- _QUOTED PASSAGE_:
>>

The Wilder Shores of Love is the exotic true-life stories of some key women in western history. This is a terrific tale about four women summoned by the exotic eastern star. They all lived their lives lustily and swayed the course of empires. They were Isabel Burton, Aimee Dubucq de Rivery, Jane Digby, and Isabelle Eberhardt. All were stifled by conventional living and took great risks, whether it was their choice or not, ending up either pursuing their passion for romance or in Aimee Dubucq de Rivery’s case, making the best of it. For the four women included in this classic volume of biography, the wilder shores of love lay east of their native Europe—in Arabia.

Isabel Arundell was a romantic idealist and an impoverished Victorian lady who married the defiantly unorthodox social outlaw and adventurer Captain Sir Richard Francis Burton KCMB FRGS (1821-1890) an English explorer, translator, writer, soldier, orientalist, ethnologist, linguist, poet, hypnotist, fencer and diplomat. Whew! His many adventures, included traveling to Mecca in 1853 disguised as a pilgrim. His service in the diplomatic corps took he and Isabel to Syria and Palestine and she wrote a book about their travels together.

<<

- _SUPPLIED RECORDS_:
>>

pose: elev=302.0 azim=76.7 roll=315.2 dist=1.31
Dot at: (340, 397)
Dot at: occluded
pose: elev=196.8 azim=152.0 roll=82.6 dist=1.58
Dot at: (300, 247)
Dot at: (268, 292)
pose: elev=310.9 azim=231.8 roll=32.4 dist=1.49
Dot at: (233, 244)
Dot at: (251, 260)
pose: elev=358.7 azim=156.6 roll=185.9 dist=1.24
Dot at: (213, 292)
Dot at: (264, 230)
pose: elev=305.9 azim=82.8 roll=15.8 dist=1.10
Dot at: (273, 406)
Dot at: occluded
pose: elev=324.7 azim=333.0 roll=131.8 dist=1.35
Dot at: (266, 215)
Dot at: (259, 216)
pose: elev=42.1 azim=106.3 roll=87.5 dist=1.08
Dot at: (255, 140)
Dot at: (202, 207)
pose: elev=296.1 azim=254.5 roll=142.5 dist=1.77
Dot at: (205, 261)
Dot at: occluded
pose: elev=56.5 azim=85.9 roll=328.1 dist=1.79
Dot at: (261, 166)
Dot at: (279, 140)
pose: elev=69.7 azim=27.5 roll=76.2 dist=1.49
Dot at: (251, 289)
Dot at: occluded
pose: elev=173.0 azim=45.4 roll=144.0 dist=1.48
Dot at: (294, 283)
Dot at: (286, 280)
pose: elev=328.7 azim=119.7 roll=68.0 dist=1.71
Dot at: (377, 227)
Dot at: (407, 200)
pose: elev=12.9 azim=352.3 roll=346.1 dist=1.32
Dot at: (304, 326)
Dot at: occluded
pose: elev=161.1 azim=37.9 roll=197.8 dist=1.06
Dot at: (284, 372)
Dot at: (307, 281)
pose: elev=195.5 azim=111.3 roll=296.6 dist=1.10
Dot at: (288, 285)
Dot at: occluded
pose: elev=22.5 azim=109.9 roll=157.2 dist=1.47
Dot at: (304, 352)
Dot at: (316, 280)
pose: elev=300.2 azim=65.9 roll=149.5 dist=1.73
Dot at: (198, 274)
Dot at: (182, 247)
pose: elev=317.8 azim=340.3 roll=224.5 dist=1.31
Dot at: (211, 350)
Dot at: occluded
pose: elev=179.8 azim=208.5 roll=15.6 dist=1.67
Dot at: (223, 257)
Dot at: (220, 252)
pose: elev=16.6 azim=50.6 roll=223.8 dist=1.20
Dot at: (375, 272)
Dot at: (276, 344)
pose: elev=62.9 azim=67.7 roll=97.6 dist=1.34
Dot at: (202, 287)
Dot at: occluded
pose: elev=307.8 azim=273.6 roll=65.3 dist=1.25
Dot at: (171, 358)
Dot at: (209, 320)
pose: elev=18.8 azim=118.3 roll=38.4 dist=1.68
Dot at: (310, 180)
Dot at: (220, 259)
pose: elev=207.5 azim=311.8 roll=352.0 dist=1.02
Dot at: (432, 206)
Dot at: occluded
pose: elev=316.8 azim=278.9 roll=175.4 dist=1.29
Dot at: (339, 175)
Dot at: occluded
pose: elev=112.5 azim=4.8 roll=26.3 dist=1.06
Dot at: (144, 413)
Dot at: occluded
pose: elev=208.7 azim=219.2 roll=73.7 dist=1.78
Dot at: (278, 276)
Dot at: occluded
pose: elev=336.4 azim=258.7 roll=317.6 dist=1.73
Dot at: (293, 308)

<<

- _TO-DO LIST_:
1. In the Wilder Shores of Love passage, rewrite the part that opens with the words containing "Isabel Arundell was" and closes with "their travels together.", renaming "Mecca" to "Medina".
2. Answer these questions from the Wilder Shores of Love passage.
(a) How many women are the subject of the book?
(b) For these women, where did the wilder shores of love lie?
(c) In what year did Richard Francis Burton travel to Mecca disguised as a pilgrim?
3. Pick up the Wilder Shores of Love passage after its last sentence and continue it.
The material after the Wilder Shores of Love passage is separate from it.

- _ANSWERS PROVIDED_:
1.
Isabel Arundell was a romantic idealist and an impoverished Victorian lady who married the defiantly unorthodox social outlaw and adventurer Captain Sir Richard Francis Burton KCMB FRGS (1821-1890) an English explorer, translator, writer, soldier, orientalist, ethnologist, linguist, poet, hypnotist, fencer and diplomat. Whew! His many adventures, included traveling to Medina in 1853 disguised as a pilgrim. His service in the diplomatic corps took he and Isabel to Syria and Palestine and she wrote a book about their travels together.

2.
(a) Four.
(b) East of their native Europe, in Arabia.
(c) 1853.

3.
During his final years as British Consul at Trieste he translated and privately printed books on erotica. They are buried together in a tomb designed as a Bedouin Tent. How great it is, although the author found it neglected. On a marble plaque is inscribed Justin Huntly McCarthy’s sonnet to Burton

O last and noblest of the Errant Knights
The English soldier and the Arab Sheik,
O Singer of the East

Aimee Dubucq de Rivery was a convent girl, who grew up on the island of Martinique with her friend Marie Josèphe Rose Tascher de La Pagerie (later Empress Josephine). Aimee was abducted by Corsair pirates when she was on the way to France to attend ‘finishing school’. She was presented to the ruler of the Ottoman Empire, ending up in his Harem and bearing him a son.

Aimee underwent many hardships and lived to see her son Sultan. She supported her friend and cousin Empress Josephine from afar when Napoleon Bonaparte divorced her. She had a quiet, back seat, mostly unknown effect on his and France’s future. You will have to read the book to find out how, where, when and why.

The story of her survival, against all odds, is perhaps my favourite of the four.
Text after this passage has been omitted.